Independent Practice (60 min):
💡 Hints for Independent Practice:
- Start simple: Begin with basic variations before attempting complex modifications
- Break it down: Divide complex problems into smaller, manageable steps
- Test incrementally: Verify each step works before moving to the next
- Use documentation: Refer to official docs or tutorials when needed
- Experiment: Try different approaches to find what works best
- Customers with above-average order value
- Products in top 3 revenue categories (subquery)
- Orders from California customers (IN subquery)
- Customers with more than 5 orders (subquery + HAVING)
- Products never ordered (NOT EXISTS)
- Orders above category average (correlated)
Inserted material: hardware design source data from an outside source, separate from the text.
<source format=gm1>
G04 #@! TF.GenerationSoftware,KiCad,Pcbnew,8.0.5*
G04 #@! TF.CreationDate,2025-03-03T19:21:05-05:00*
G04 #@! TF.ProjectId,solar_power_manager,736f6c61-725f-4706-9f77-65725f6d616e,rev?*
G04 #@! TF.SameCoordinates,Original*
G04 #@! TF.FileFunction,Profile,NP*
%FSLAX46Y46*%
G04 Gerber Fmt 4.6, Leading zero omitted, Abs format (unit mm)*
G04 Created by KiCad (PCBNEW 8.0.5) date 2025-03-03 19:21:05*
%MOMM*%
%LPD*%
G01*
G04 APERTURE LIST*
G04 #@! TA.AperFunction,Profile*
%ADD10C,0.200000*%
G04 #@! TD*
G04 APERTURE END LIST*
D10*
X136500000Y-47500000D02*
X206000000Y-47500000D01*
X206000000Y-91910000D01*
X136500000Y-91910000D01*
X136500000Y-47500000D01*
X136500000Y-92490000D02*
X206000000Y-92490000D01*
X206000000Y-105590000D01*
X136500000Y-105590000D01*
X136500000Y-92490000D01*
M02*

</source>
- High-value customers (top 20% by total sales)
- Products with above-average profit margin
- Regions performing above company average
- Customers with orders in last 30 days (subquery + date)
- Products in profitable categories only
- Orders from best customers (defined by criteria)
Daily Assignment (60 min):
- Create complex analysis using subqueries for comparisons
- Compare with Excel Day 9 multi-criteria formulas
- Find patterns using subqueries (above average, top performers, etc.)
- Save as: Day10_SQL_Practice.sql
- WEEK 2 TEST: Complete Week 2 assessment (provided separately by instructor)
Expected Outcomes:
✓ Write subqueries in various clauses
✓ Use IN and EXISTS effectively
✓ Understand when to use subqueries vs JOINs
✓ Submit: Day10_SQL_Practice.sql
📝 Day 10 Quick Quiz - Test Your Knowledge!
Q1. What is a subquery?
Q2. Where can subqueries be used?
Q3. What is a correlated subquery?
Q4. What does the IN operator do with a subquery?
Q5. Which is more efficient for checking existence?